Venice is considering a proposal to ban tourists from sitting in town squares or on church steps. The city has grown tired of seeing visitors sitting or lying on public property for lunch or a rest. Fines for violating the ban would range from €50 to €500.
According to Q13 Fox, Mayor Luigi Brugnaro, who is leading the proposal debate, will also consider ejecting tourists from Venice for breaking the rules. Some areas of the city, such as the steps and monuments in St Mark’s Square, already ban sitting. The proposal, however, is being opposed by local groups and other politicians.
Marco Gasparinetti, leader of Gruppo Aprile 25, an activist group, told the Guardian that continually banning activities will leave tourists with “nothing left [to] do” in the city. The Angels of Decorum, who target visitors who break the rules, would require police assistance to impose the ban if the proposal is approved. Current bans include opening new takeout restaurants in the city, eating while walking or sitting on steps, and soaking your feet in the canals. The new proposal would also attempt to ban music on boats.
Venice increasingly receives more and more visitors each year and locals fear the city has become saturated. Anti-tourist groups believe visitors are to blame for overcrowding and increasing property costs, which leave residents priced out of the housing market. The city has attempted to build barriers around town to keep the tourists from interfering with the daily lives of locals, but these have been largely unsuccessful.
The city attracts numerous cruise ships, which bring thousands of visitors to the city each day. A ban has been issued to forbid ships from entering through Venice, however, the prohibition won’t go into effect until 2022 when ships will begin docking in Marghera.

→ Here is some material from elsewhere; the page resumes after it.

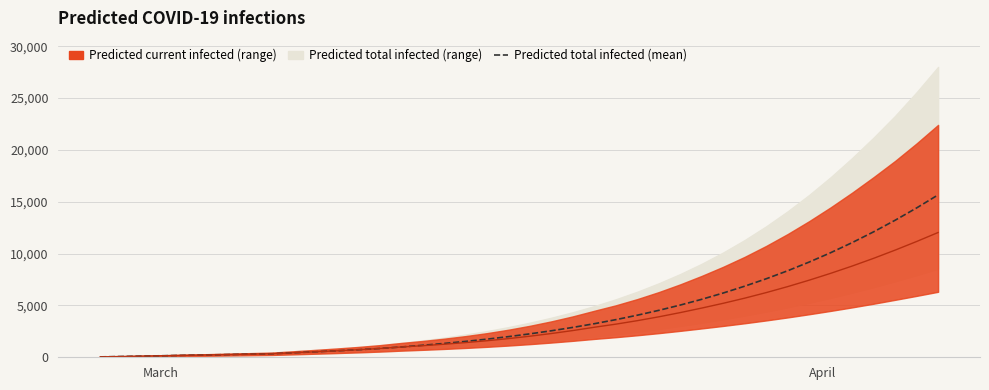

Reading left to right, what are all the values shown in this chart?

Predicted total infected (mean): 38	76	114	152	190	227	265	303	341	434	527	623	727	846	991	1154	1333	1530	1747	1990	2259	2556	2881	3237	3628	4057	4525	5036	5592	6198	6857	7571	8345	9183	10086	11058	12101	13216	14403	15662
Predicted current infected (mean): 38	76	114	152	190	227	265	303	341	434	527	623	727	846	991	1116	1257	1416	1595	1800	2032	2291	2578	2896	3194	3530	3902	4309	4746	5207	5702	6238	6816	7436	8096	8798	9544	10335	11166	12034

Additional bans in Italy include beach towels in Sardinia, single-use plastic on Italian islands and vacation home rentals in Valencia. Spain and Croatia, which are also major tourist destinations, have also implemented new bans.

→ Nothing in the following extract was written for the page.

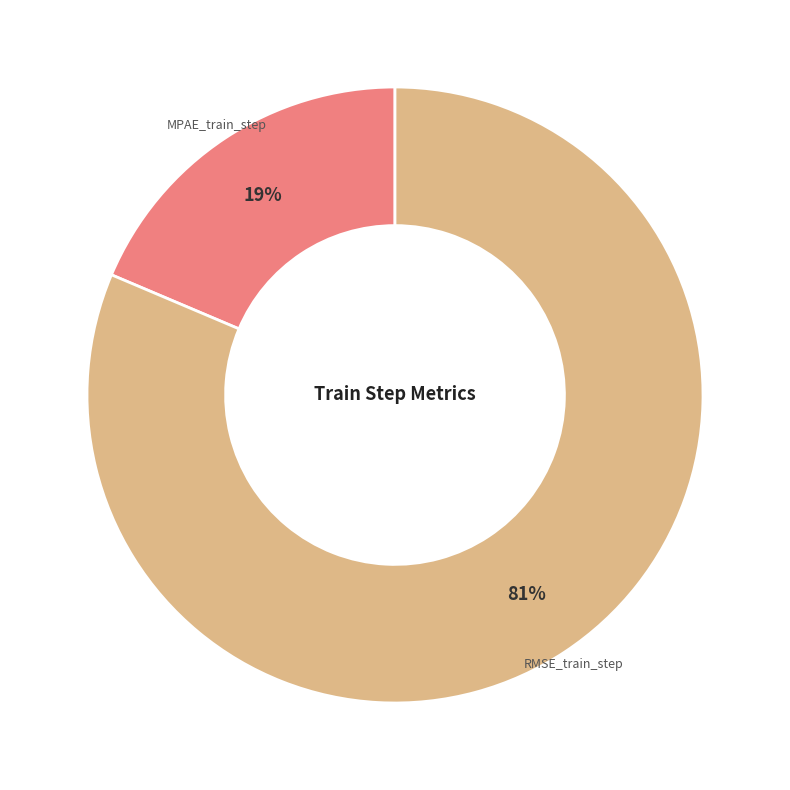

Combined, do RMSE_train_step and MPAE_train_step account for over 50%?

Yes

Venice is also considering fining tourists for carrying alcohol after 7 p.m., even in closed bags. Police have said they won't target locals on their way home, but rather drunken visitors. Though tourists have been visiting European cities for decades, the numbers keep rising. France had a record-breaking 87 million tourists last year, Italy had 58.3 million, and even the Netherlands, a country of 17.2 million people, had 17.9 million visitors.